TASK INSTRUCTIONS — What lines in the records below hold the string "atividades"? Please show them.

Records drawn from a dataset:
================

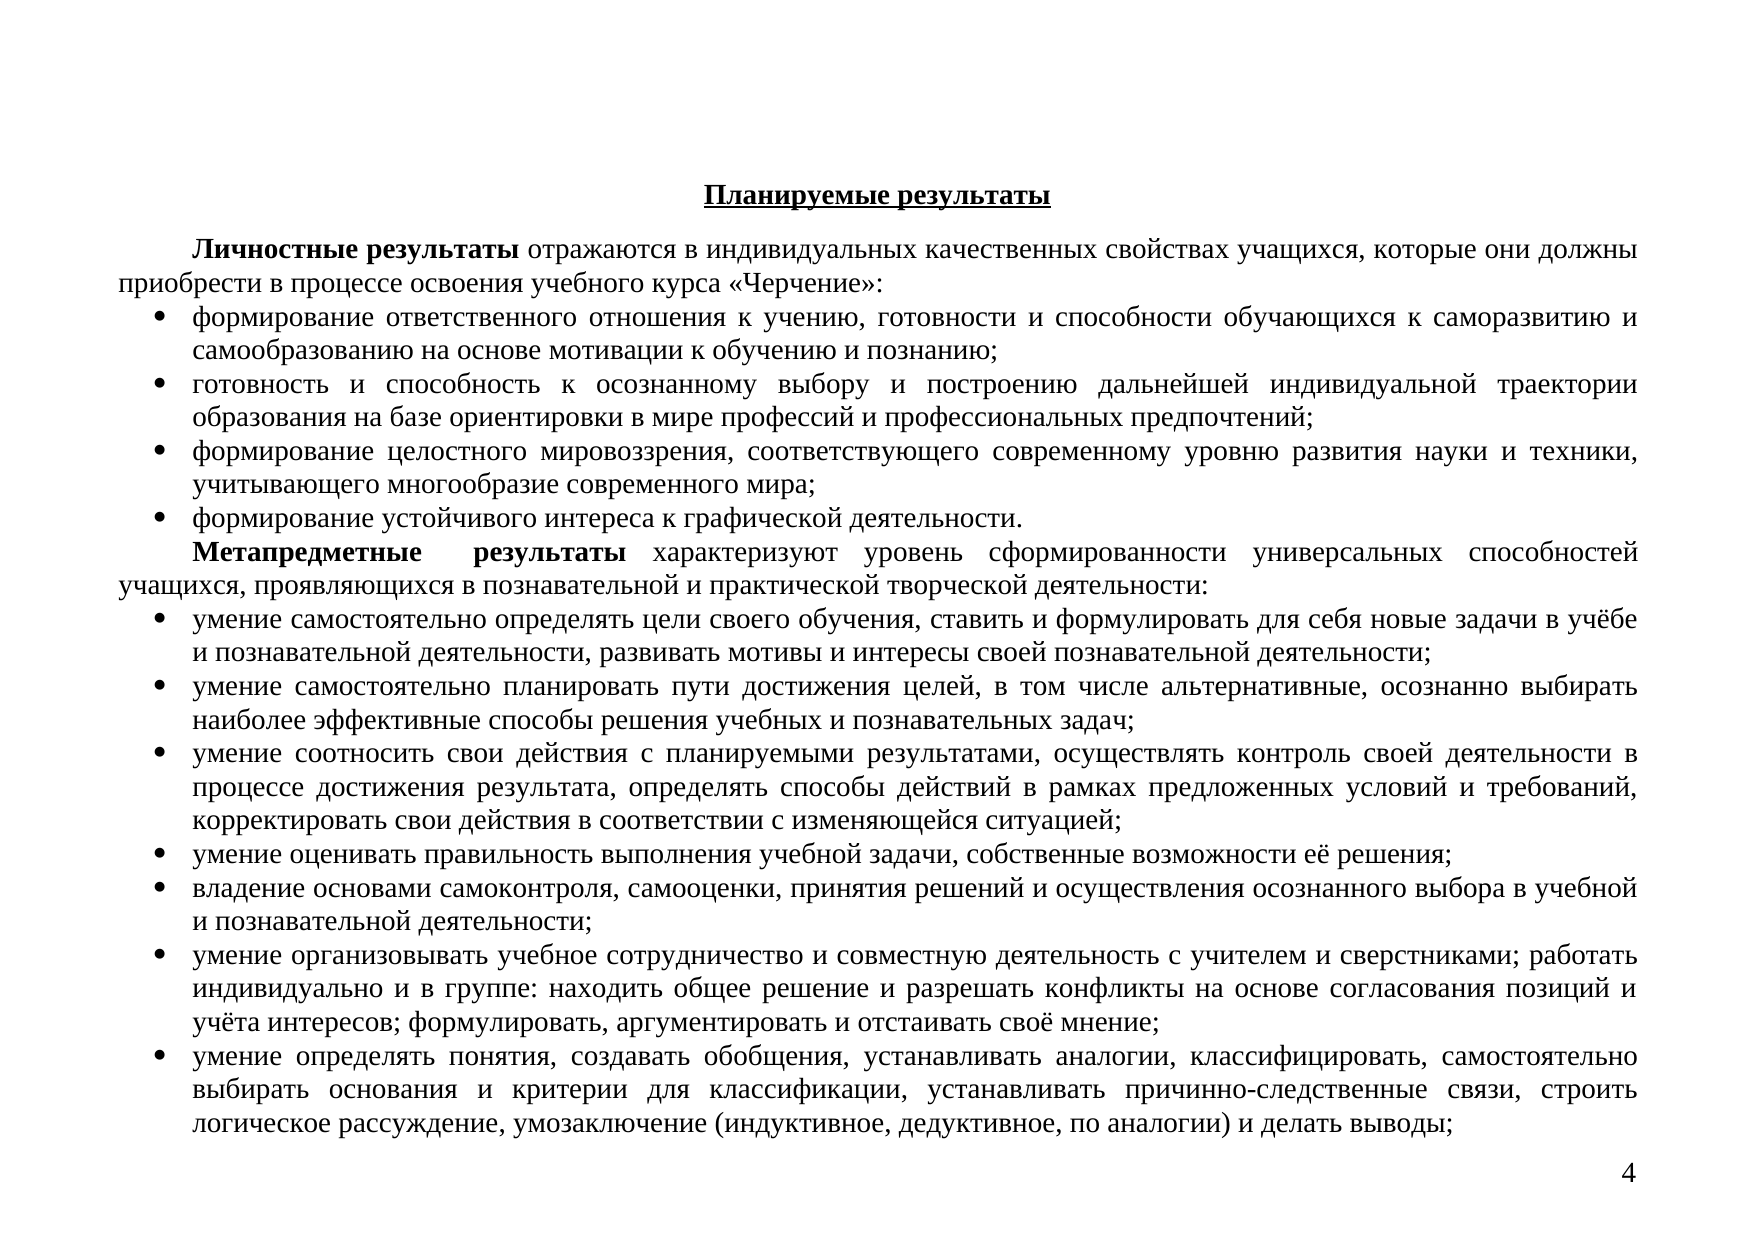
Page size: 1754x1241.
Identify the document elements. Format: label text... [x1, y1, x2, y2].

list формирование устойчивого интереса к графической деятельности. [154, 500, 1639, 534]
list умение организовывать учебное сотрудничество и совместную деятельность с учителем и сверстниками; работать индивидуально и в группе: находить общее решение и разрешать конфликты на основе согласования позиций и учёта интересов; формулировать, аргументировать и отстаивать своё мнение; [154, 937, 1639, 1038]
text Личностные результаты отражаются в индивидуальных качественных свойствах учащихся, которые они должны приобрести в процессе освоения учебного курса «Черчение»: [118, 232, 1639, 299]
list готовность и способность к осознанному выбору и построению дальнейшей индивидуальной траектории образования на базе ориентировки в мире профессий и профессиональных предпочтений; [154, 366, 1639, 433]
list умение оценивать правильность выполнения учебной задачи, собственные возможности её решения; [154, 836, 1639, 870]
list формирование ответственного отношения к учению, готовности и способности обучающихся к саморазвитию и самообразованию на основе мотивации к обучению и познанию; [154, 299, 1639, 366]
list формирование целостного мировоззрения, соответствующего современному уровню развития науки и техники, учитывающего многообразие современного мира; [154, 433, 1639, 500]
list умение самостоятельно определять цели своего обучения, ставить и формулировать для себя новые задачи в учёбе и познавательной деятельности, развивать мотивы и интересы своей познавательной деятельности; [154, 601, 1639, 668]
list умение определять понятия, создавать обобщения, устанавливать аналогии, классифицировать, самостоятельно выбирать основания и критерии для классификации, устанавливать причинно-следственные связи, строить логическое рассуждение, умозаключение (индуктивное, дедуктивное, по аналогии) и делать выводы; [154, 1038, 1639, 1138]
list умение соотносить свои действия с планируемыми результатами, осуществлять контроль своей деятельности в процессе достижения результата, определять способы действий в рамках предложенных условий и требований, корректировать свои действия в соответствии с изменяющейся ситуацией; [154, 735, 1639, 836]
list владение основами самоконтроля, самооценки, принятия решений и осуществления осознанного выбора в учебной и познавательной деятельности; [154, 870, 1639, 937]
text Метапредметные результаты характеризуют уровень сформированности универсальных способностей учащихся, проявляющихся в познавательной и практической творческой деятельности: [118, 534, 1639, 601]
text Планируемые результаты [118, 177, 1636, 211]
list умение самостоятельно планировать пути достижения целей, в том числе альтернативные, осознанно выбирать наиболее эффективные способы решения учебных и познавательных задач; [154, 668, 1639, 735]
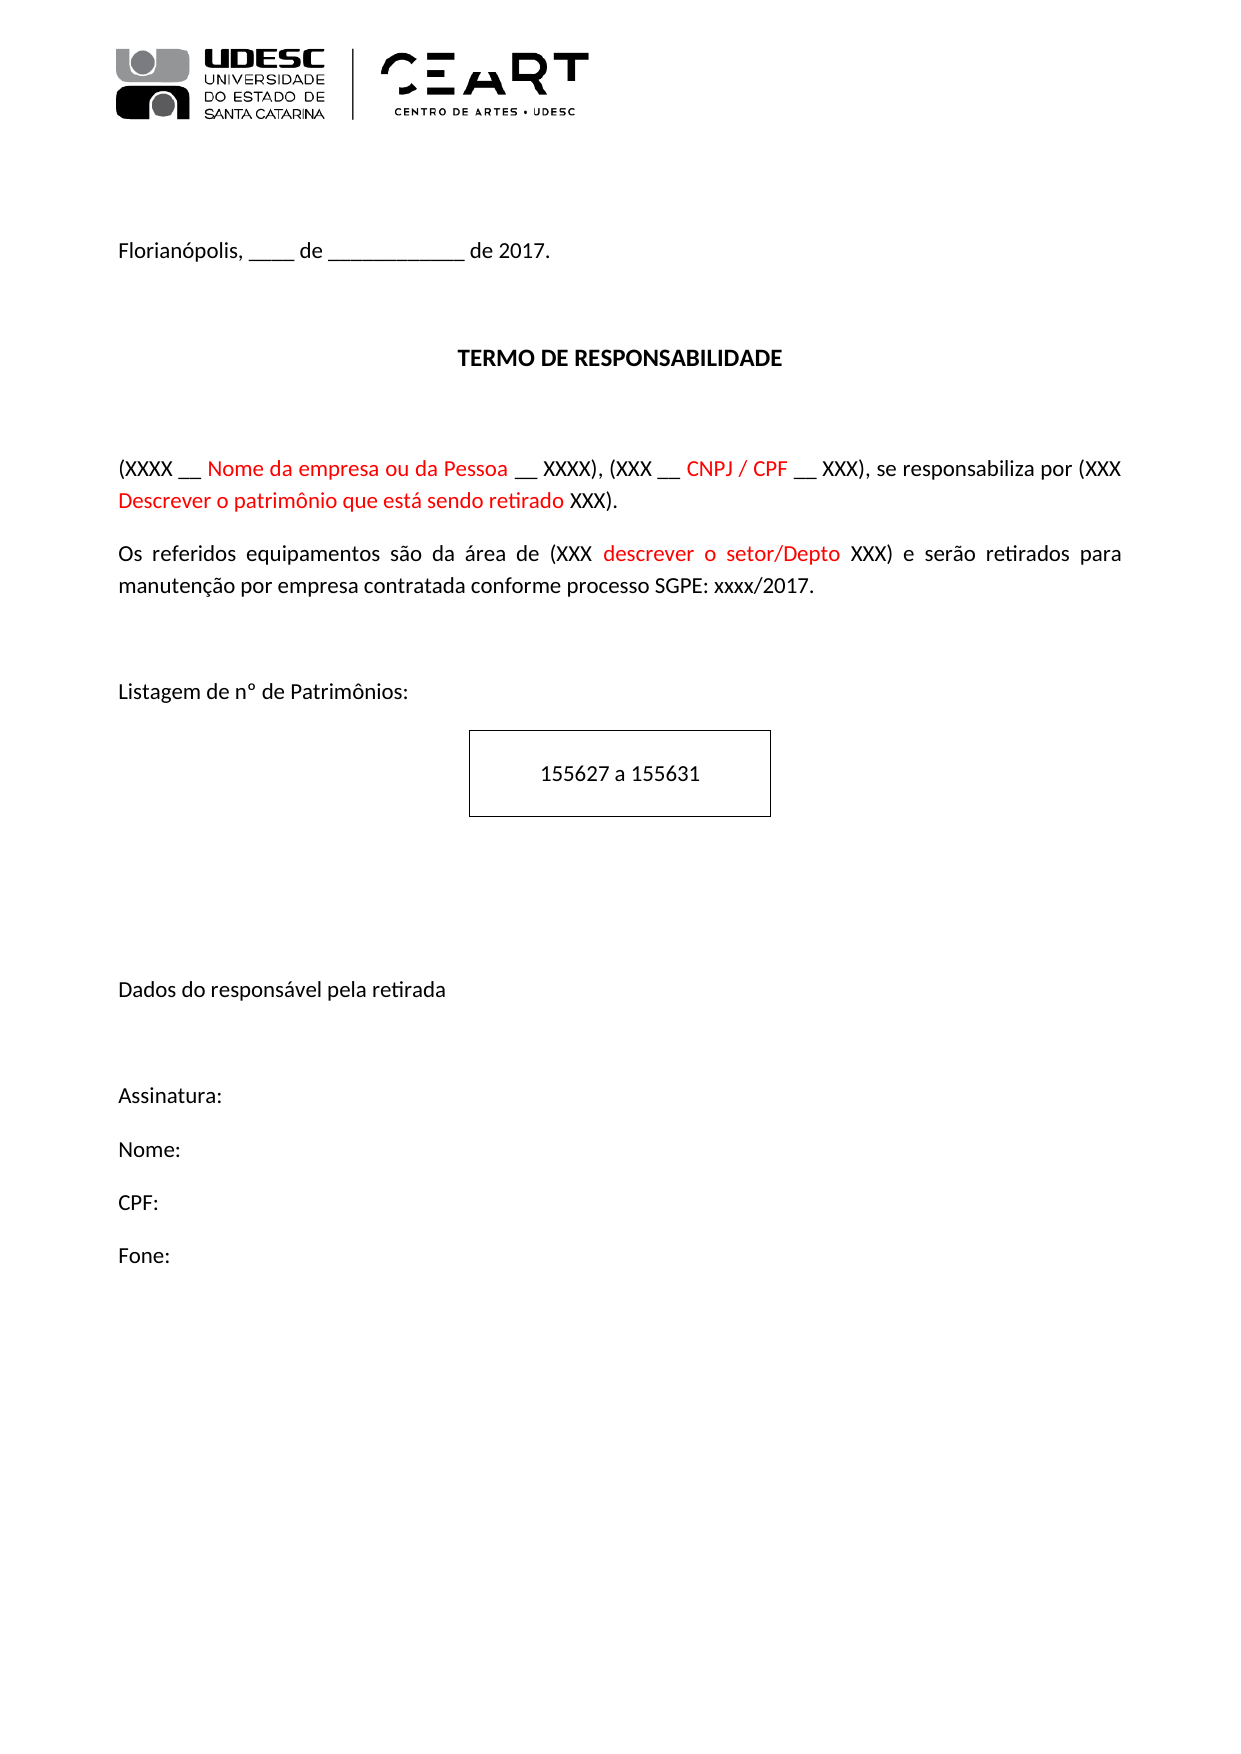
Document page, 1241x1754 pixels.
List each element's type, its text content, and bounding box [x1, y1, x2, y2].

text Nome: [118, 1135, 1122, 1163]
text Assinatura: [118, 1082, 1122, 1110]
table_header 155627 a 155631 [470, 731, 770, 816]
text CPF: [118, 1188, 1122, 1216]
text Fone: [118, 1241, 1122, 1269]
text (XXXX __ Nome da empresa ou da Pessoa __ XXXX), (XXX __ CNPJ / CPF __ XXX), se responsabiliza por (XXX Descrever o patrimônio que está sendo retirado XXX). [118, 454, 1122, 514]
picture [0, 1, 1236, 1751]
text TERMO DE RESPONSABILIDADE [118, 342, 1122, 373]
text Listagem de nº de Patrimônios: [118, 677, 1122, 705]
text Os referidos equipamentos são da área de (XXX descrever o setor/Depto XXX) e serão retirados para manutenção por empresa contratada conforme processo SGPE: xxxx/2017. [118, 539, 1122, 599]
text Dados do responsável pela retirada [118, 976, 1122, 1004]
text Florianópolis, ____ de ____________ de 2017. [118, 236, 1122, 264]
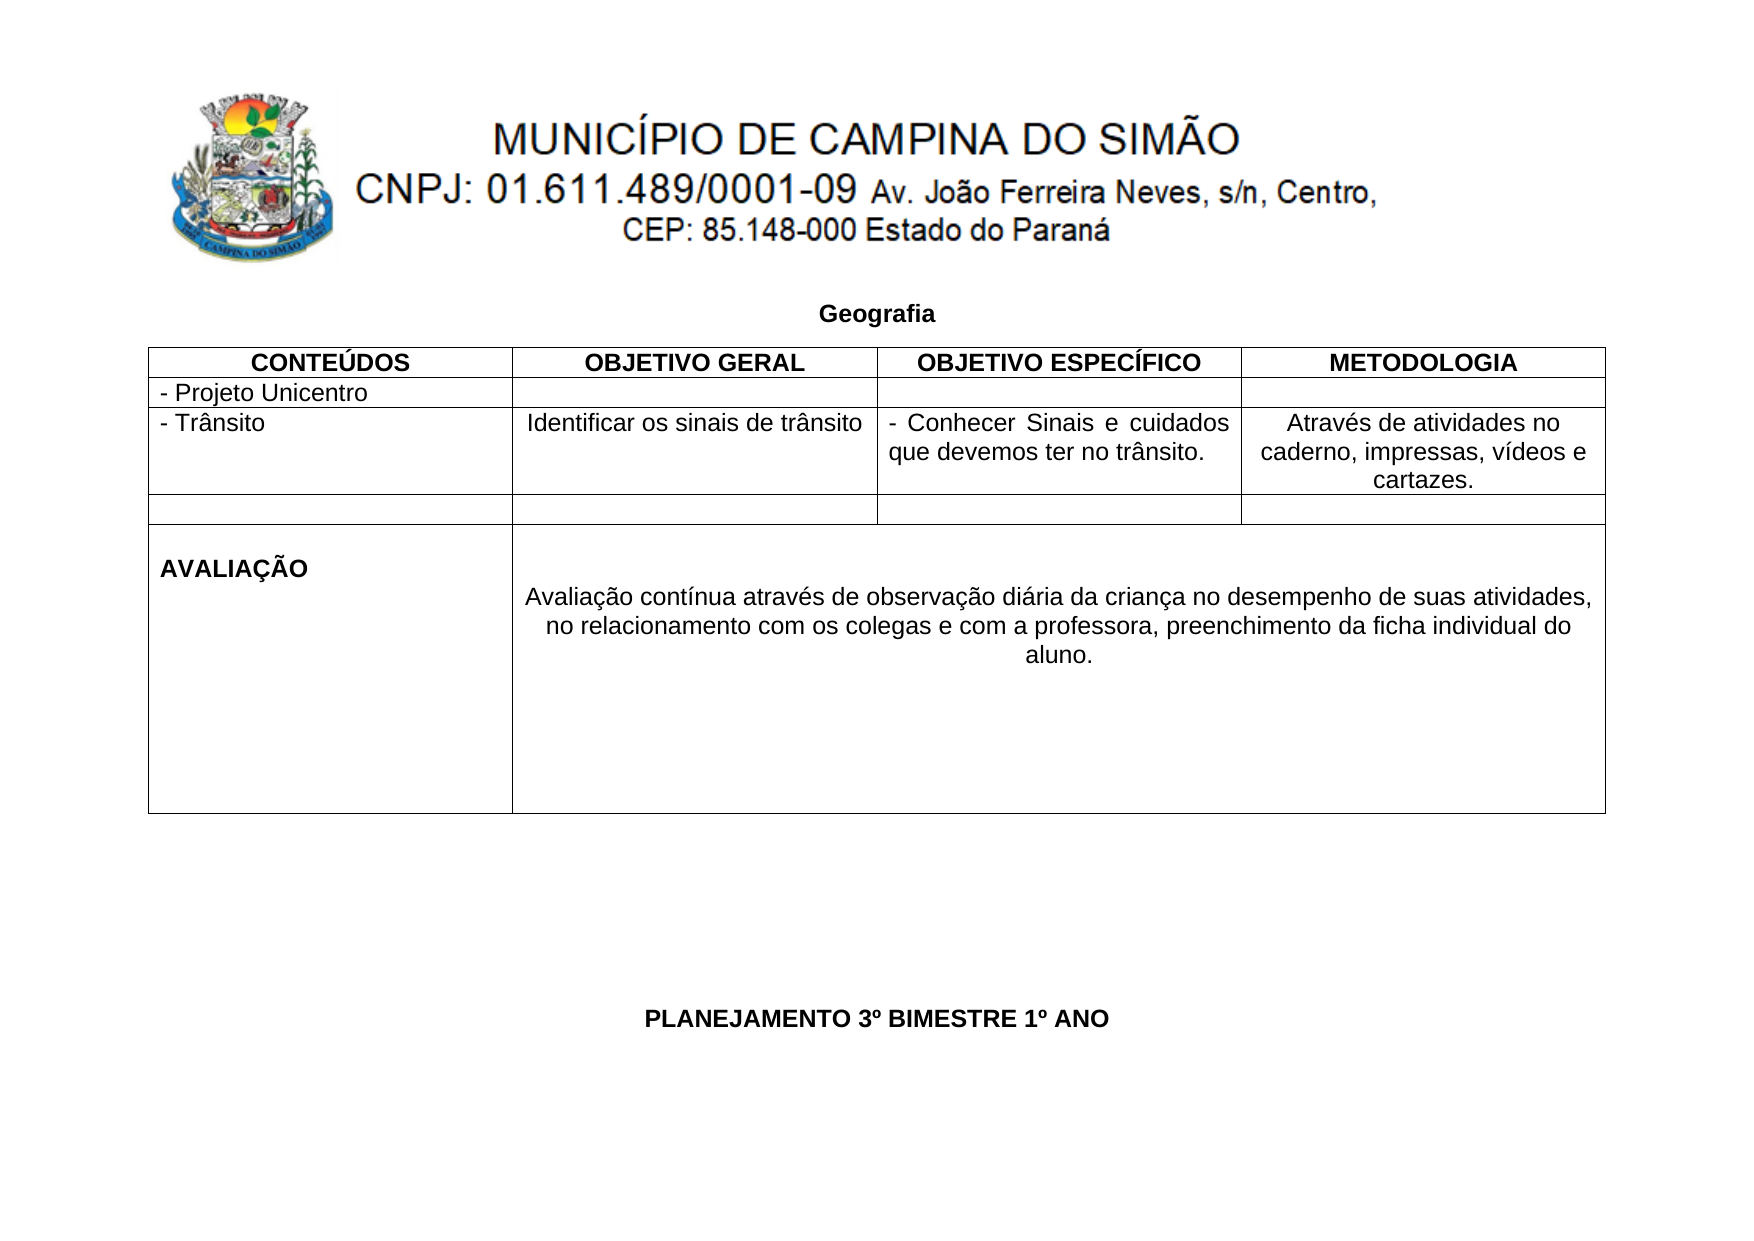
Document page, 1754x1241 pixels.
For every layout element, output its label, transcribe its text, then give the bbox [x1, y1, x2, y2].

table_header CONTEÚDOS [149, 348, 512, 377]
table_cell Através de atividades no caderno, impressas, vídeos e cartazes. [1242, 408, 1605, 494]
table_cell [513, 378, 877, 407]
table_cell [513, 495, 877, 524]
table_cell [1242, 378, 1605, 407]
table_header METODOLOGIA [1242, 348, 1605, 377]
table_cell [1242, 495, 1605, 524]
text PLANEJAMENTO 3º BIMESTRE 1º ANO [148, 1004, 1606, 1033]
table_cell [878, 378, 1241, 407]
table_cell - Conhecer Sinais e cuidados que devemos ter no trânsito. [878, 408, 1241, 494]
table_cell Avaliação contínua através de observação diária da criança no desempenho de suas atividades, no relacionamento com os colegas e com a professora, preenchimento da ficha individual do aluno. [513, 525, 1605, 812]
table_cell - Trânsito [149, 408, 512, 494]
text Geografia [148, 299, 1606, 328]
table_cell AVALIAÇÃO [149, 525, 512, 812]
table_cell Identificar os sinais de trânsito [513, 408, 877, 494]
picture [147, 73, 1390, 271]
table_cell [149, 495, 512, 524]
table_header OBJETIVO GERAL [513, 348, 877, 377]
table_cell [878, 495, 1241, 524]
table_header OBJETIVO ESPECÍFICO [878, 348, 1241, 377]
table_cell - Projeto Unicentro [149, 378, 512, 407]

================

SOLUTION BELOW —
table_cell Através de atividades no caderno, impressas, vídeos e cartazes. [1242, 408, 1605, 494]
table_cell Avaliação contínua através de observação diária da criança no desempenho de suas atividades, no relacionamento com os colegas e com a professora, preenchimento da ficha individual do aluno. [513, 525, 1605, 812]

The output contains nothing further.